Peer-state precedent: California's SB 1120 (the "Physician Make Medical Decisions Act," which constrains AI use in coverage decisions) provides a policy bookend; Texas's Health Information Technology Advisory Committee provides a governance template; the Coalition for Health AI (CHAI) provides a national reference framework SC institutions could adapt locally.
Best positioned to convene: MUSC and the SC Hospital Association, with the Department of Insurance and the Department of Health and Environmental Control.
Tracking how South Carolinians actually feel about AI in their schools, clinics, jobs, and government — by region, sector, and demographic — would be one of the highest-leverage ways to keep the policy conversation grounded. The survey instrument is well-developed at the national level; the gap is a sustained, SC-specific instantiation.
What would help: an annual telephone-and-online survey of approximately 1,000 SC residents, with a fielded instrument that covers AI familiarity, AI use, AI concerns, and trust in AI in specific institutional contexts — schools, hospitals, employers, government services, and elections. Results published openly with crosstabs by region and demographic. The Riley Institute at Furman, USC's Institute for Public Service and Policy Research, and the Strom Thurmond Institute at Clemson all have the methodological capacity; one of them, on a rotating basis, could host the work.
Peer-state precedent: The Pew Research Center's national AI surveys provide an instrument template. AP-NORC's recurring AI confidence polling provides a methodology reference. The Strom Thurmond Institute's South Carolina Survey provides a long-running SC-specific public opinion infrastructure SC could build the AI module onto rather than starting fresh.
Best positioned to convene: the Strom Thurmond Institute / Riley Institute / USC IPSPR, on rotation, with SCAIO and the SC Press Association as publication partners.
The work SCAIO does is one piece of this. The Post and Courier, SC Daily Gazette, SC Public Radio, the SC Press Association's network of local papers, and emerging digital outlets are others. The state's information ecosystem will need more, not less, capacity for substantive AI coverage as AI moves from headline territory into the lived experience of South Carolinians.
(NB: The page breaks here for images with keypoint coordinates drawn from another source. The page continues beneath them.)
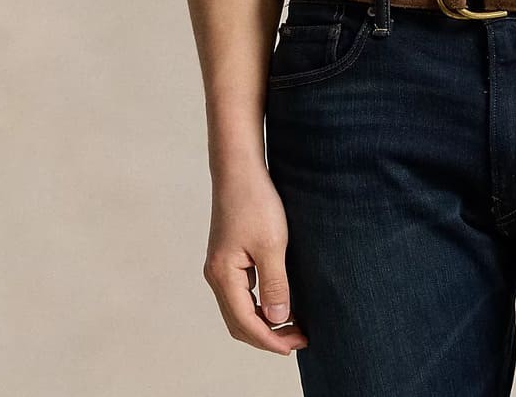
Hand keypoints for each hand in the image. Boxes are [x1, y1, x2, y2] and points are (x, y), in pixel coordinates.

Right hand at [203, 166, 309, 355]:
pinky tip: (279, 299)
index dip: (271, 340)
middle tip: (298, 339)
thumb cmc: (255, 202)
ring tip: (292, 325)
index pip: (246, 323)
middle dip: (268, 336)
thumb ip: (274, 283)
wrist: (240, 168)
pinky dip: (259, 304)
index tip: (296, 346)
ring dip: (264, 321)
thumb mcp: (271, 244)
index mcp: (224, 276)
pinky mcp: (228, 256)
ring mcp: (221, 266)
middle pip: (239, 322)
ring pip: (240, 308)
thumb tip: (278, 318)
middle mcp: (217, 276)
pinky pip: (242, 292)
What would help: dedicated AI-beat reporters or contributors at SC news organizations; small-grant programs for freelance journalists working on SC AI stories; an SC AI journalism fellowship at one of the state's journalism programs; and continued institutional support for nonpartisan research outlets working on the topic. The capacity is built by sustained investment over years, not one-time grants.
Peer-state precedent: ProPublica's local-newsroom partnerships, the Knight Foundation's local-news funding, and Report for America's beat-reporter placements all offer models. The SC Press Association's relationships with the state's news organizations make distribution of any AI-journalism initiative more efficient than in many states.
Best positioned to convene: SC Press Association and the journalism programs at USC, Winthrop, the College of Charleston, Furman, and Coastal Carolina.
South Carolina has more existing capacity than the rest of this report has fully captured. Many of these recommendations describe work that is already underway in pieces; they ask only that the pieces be connected, made visible, and sustained. SCAIO will track which of these recommendations get taken up, by whom, and what they produce — and will revise this chapter in future editions accordingly.